Ask HN: Tell manager I'm planning to move on? - endemic
Background: was wooed into a new development position with the promise of a variety of greenfield projects. Reality was managing a dumpster fire of a project the previous dev left, then twiddling my thumbs for a few months. I literally have had nothing to do. I&#x27;ve decided that I&#x27;m going to seek employment elsewhere, but my question is, should I tell my manager? We were coworkers at a previous job, and that relationship (in part) helped me land my current role. I&#x27;ve already talked to him about my lack of tasks, so me leaving wouldn&#x27;t be coming out of left field.
======
mindcrime
The thing is, most of us want to do "the right thing" and be considerate and
helpful, etc. As such, it seems like giving your current manager an advance
"heads up" would be the moral thing to do. But... the reality is, you never
know how that is going to be received. It may be appreciated and you may
continue to work normally until you find something new. But there is always
the risk that your current employer will choose - either out of a sense of
retaliation, for for some other reason - to terminate you immediately if you
declare "I'm planning to move on."

So you have to weigh the risks, relative to your situation. Would you be
fucked if you were let go immediately? Then definitely don't say anything. Do
you have a year of living expenses saved up, and you live in your car with
almost no bills at all? Then it probably doesn't matter. Reality is probably
somewhere in between, so you'll have to evaluate your own circumstances.

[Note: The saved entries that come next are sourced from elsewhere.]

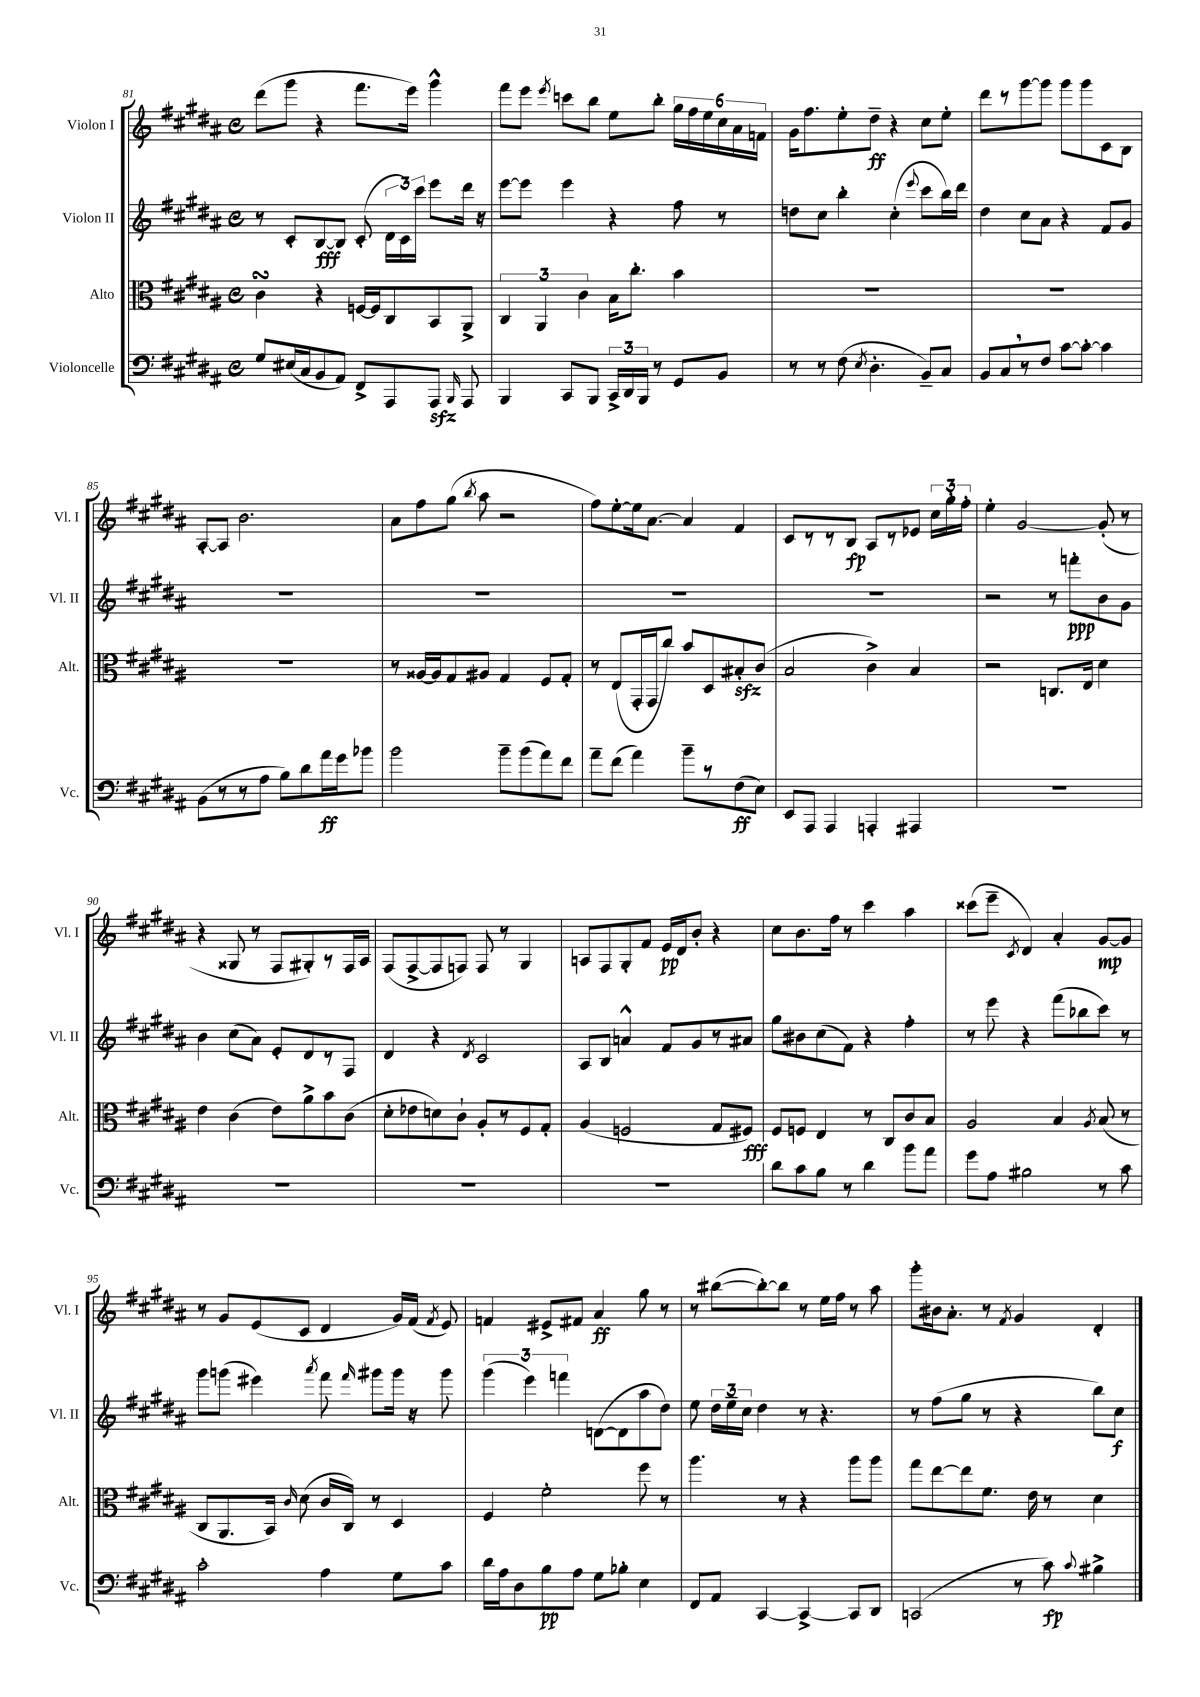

**kern	**kern	**kern	**kern
*staff4	*staff3	*staff2	*staff1
*clefF4	*clefC3	*clefG2	*clefG2
*k[f#c#g#d#a#]	*k[f#c#g#d#a#]	*k[f#c#g#d#a#]	*k[f#c#g#d#a#]
*M4/4	*M4/4	*M4/4	*M4/4
*met(c)	*met(c)	*met(c)	*met(c)
8G#/L	4c#\	8r	(8ddd#\L
(16E#/L	.	8c#'/L	8ggg#\J
16C#/J	.	.	.
8BB/	4r	[8B/	4r
8AA#/J)	.	8B/]J	.
8FF#^/L	[16F/LL	(8c#'/	8.fff#\L
.	16F/]J	.	.
8AAA#/	8C#/	24d#\LL	.
.	.	24c#\)	.
.	.	.	16eee\Jk)
.	.	24ccc#\JJ	.
8AAA#/J	8BB/	8eee\L	4ggg#^^\
16qqBBB/	.	.	.
8AAA#/	8AA#^/J	16ddd#\Jk	.
.	.	16r	.
=	=	=	=
4BBB/	6C#/	[8eee\L	8fff#\L
.	.	8eee\]J	8eee\J
.	6AA#/	.	.
.	.	.	8qeee/
8CC#/L	.	4eee\	8ccc\L
.	6c#\	.	.
8BBB/J	.	.	8bb\J
24CC#^/LL	16B\LK	4r	8ee\L
24DD#/	.	.	.
.	8.cc#'\J	.	.
24BBB/JJ	.	.	.
8r	.	.	8bb'\J
8GG#/L	4b\	8ff#\	24gg#\LL
.	.	.	24ff#\
.	.	.	24ee\
8BB/J	.	8r	24cc#\
.	.	.	24a#\
.	.	.	24f\JJ
=	=	=	=
8r	1r	8dd\L	16g#\LK
.	.	.	8.ff#\
8r	.	8cc#\J	.
(8F#\	.	4bb'\	8ee'\
8qE/	.	.	.
4.D#'\	.	.	8dd#~\J
.	.	(4cc#'\	4r
.	.	8qqeee/	.
8BB~/L)	.	8ccc#\L	8cc#\L
8C#/J	.	16bb\L)	8ee'\J
.	.	16ddd#\JJ	.
=	=	=	=
8BB/L	1r	4dd#\	8ddd#\L
8C#/	.	.	8r
8r	.	8cc#\L	[8ggg#\
8F#/J	.	8a#\J	8ggg#\]J
[8c#\L	.	4r	8ggg#\L
8c#'\_J	.	.	8ggg#\
4c#\]	.	8f#/L	8c#\
.	.	8g#/J	8B\J
=	=	=	=
(8BB\L	1r	1r	[8A#'/L
8r	.	.	8A#/]J
8r	.	.	2.b\
8A#\J	.	.	.
8B\L)	.	.	.
8d#\	.	.	.
16a#\L	.	.	.
16g#\J	.	.	.
8b-\J	.	.	.
=	=	=	=
2b\	8r	1r	8a#\L
.	[16A##/LL	.	8ff#\
.	16A##/]J	.	.
.	8G#/	.	(8gg#\J
.	.	.	8qbb/
.	8A#/J	.	8aa#\
8b~\L	4G#/	.	2r
(8b\	.	.	.
8a#\)	8F#/L	.	.
8f#\J	8G#'/J	.	.
=	=	=	=
8a#~\L	8r	1r	8ff#\L)
(8f#\J	(8E/L	.	[8ee'\
4a#\)	16GG#'/L	.	16ee\]k
.	16GG#/J	.	[8.a#\J
.	8cc#/J)	.	.
8b~\L	8b/L	.	4a#/]
8r	8D#/	.	.
(8F#\	8B#'/	.	4f#/
8E\J)	(8c#/J	.	.
=	=	=	=
8EE/L	2B/	1r	8c#/L
8AAA#/J	.	.	8r
4AAA#/	.	.	8r
.	.	.	8B/J
4AAA'/	4c#^\)	.	8A#/L
.	.	.	8r
4AAA#/	4B/	.	8e-/J
.	.	.	24cc#\LL
.	.	.	24gg#'\
.	.	.	24ff#'\JJ
=	=	=	=
1r	2r	2r	4ee'\
.	.	.	[2g#/
.	8.C/L	8r	.
.	.	8fff'\L	.
.	16E/Jk	.	.
.	4d#\	8b\	(8g#'/]
.	.	8g#\J	8r
=	=	=	=
1r	4e\	4b\	4r
.	(4c#\	(8cc#\L	8G##/
.	.	8a#\J)	8r
.	8e\L)	8e'/L	8F#/L
.	8a#^\	8d#/	8G#'/)
.	8b\	8r	8r
.	(8c#\J	8F#/J	16F#/L
.	.	.	16A#/JJ
=	=	=	=
1r	8d#'\L	4d#/	(8F#/L
.	8e-\	.	[8F#^/
.	8d\)	4r	8F#/]
.	8c#`\J	.	8F/J)
.	.	8qd#/	.
.	8A#'/L	2c#/	8F/
.	8r	.	8r
.	8F#/	.	4G#/
.	8G#'/J	.	.
=	=	=	=
1r	(4A#/	8A#/L	8A/L
.	.	8B/J	8F#/
.	2F/	4a^^/	8G#'/
.	.	.	8f#/J
.	.	8f#/L	16e/LL
.	.	.	16d#/J
.	.	8g#/	8b'/J
.	8G#/L	8r	4r
.	8F#/J)	8a#/J	.
=	=	=	=
8d#\L	8F#/L	8gg#\L	8cc#\L
8c#\	8F/J	8b#\	8.b\
8B\J	4E/	(8cc#\	.
.	.	.	16ff#\Jk
8r	.	8f#\J)	8r
4d#\	8r	4r	4ccc#\
.	8C#/L	.	.
8b\L	8c#/	4ff#'\	4aa#\
8a#\J	8B/J	.	.
=	=	=	=
8g#\L	2A#/	8r	(8ccc##\L
8A#\J	.	8eee\	8eee~\J
.	.	.	8qc#/
2B#\	.	4r	4d#/)
.	4B/	(8fff#\L	4a#'/
.	.	8bb-\	.
.	8qA#/	.	.
8r	(8B/	8ccc#\J)	[8g#/L
8c#\	8r	8r	8g#/]J
=	=	=	=
2c#'\	8C#/L	8ggg#\L	8r
.	8.AA#/	(8ggg\J	8g#/L
.	.	4eee#\)	(8e/
.	16BB/Jk)	.	.
.	16qqc#/	.	.
.	(8d#\	.	8c#/J
.	.	8qaaa#/	.
4A#\	16c#/LL	8fff#\	4d#/
.	16C#/JJ)	.	.
.	.	16qqfff#/	.
.	8r	8ggg#\L	.
8G#\L	4D#/	16ggg#\Jk	16g#/LL)
.	.	16r	(16f#/JJ
.	.	.	8qf#/
8c#\J	.	8ggg#\	8e/)
=	=	=	=
16d#\LL	4F#/	(6ggg#\	4f/
16A#\J	.	.	.
8D#\	.	.	.
.	.	6eee\)	.
8B\	2f#'\	.	8e#^/L
.	.	6fff\	.
8A#\J	.	.	8f#/J
8G#\L	.	([8d\L	4a#/
8B-'\J	.	8d\]	.
4E\	8ff#\	8aa#\	8gg#\
.	8r	8dd#\J)	8r
=	=	=	=
8FF#/L	4.aa#\	8ee\	8r
8AA#/J	.	24dd#\LL	([8bb#\L
.	.	24ee~\	.
.	.	24cc#\JJ	.
[4CC#/	.	4dd#\	8bb#'\_)
.	8r	.	8bb#\]J
4CC#^/_	4r	8r	8r
.	.	4.r	16ee\LL
.	.	.	16ff#\JJ
8CC#/]L	8aa#\L	.	8r
8DD#/J	8aa#\J	.	8aa#\
=	=	=	=
(2CC/	8gg#\L	8r	8ggg#'\L
.	[8ee\	(8ff#\L	16b#\k
.	.	.	8.a#'\J
.	8ee\]	8gg#\J	.
.	8.f#\J	8r	8r
.	.	.	8qf#/
8r	.	4r	4g#/
.	16e\	.	.
8c#\)	8r	.	.
8qqc#/	.	.	.
4B#^\	4d#\	8bb\L)	4d#'/
.	.	8cc#\J	.
==	==	==	==
*-	*-	*-	*-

Beyond that, remember that business is business, and (almost) everybody
involved understands that. If you leave, their may be some bruised feelings,
but your current employer should understand your need to do what's right for
yourself. If they don't, well, that just illustrates even more so that leaving
is the right decision. But as long as you give sufficient notice (two weeks is
kinda considered "standard" but you might want to do more depending on the
situation) and are respectful and professional in how you conduct things,
there's no reason for any acrimony or bad blood as a result of your leaving.

------
byoung2
Wait until you have a job offer and then give 2 weeks.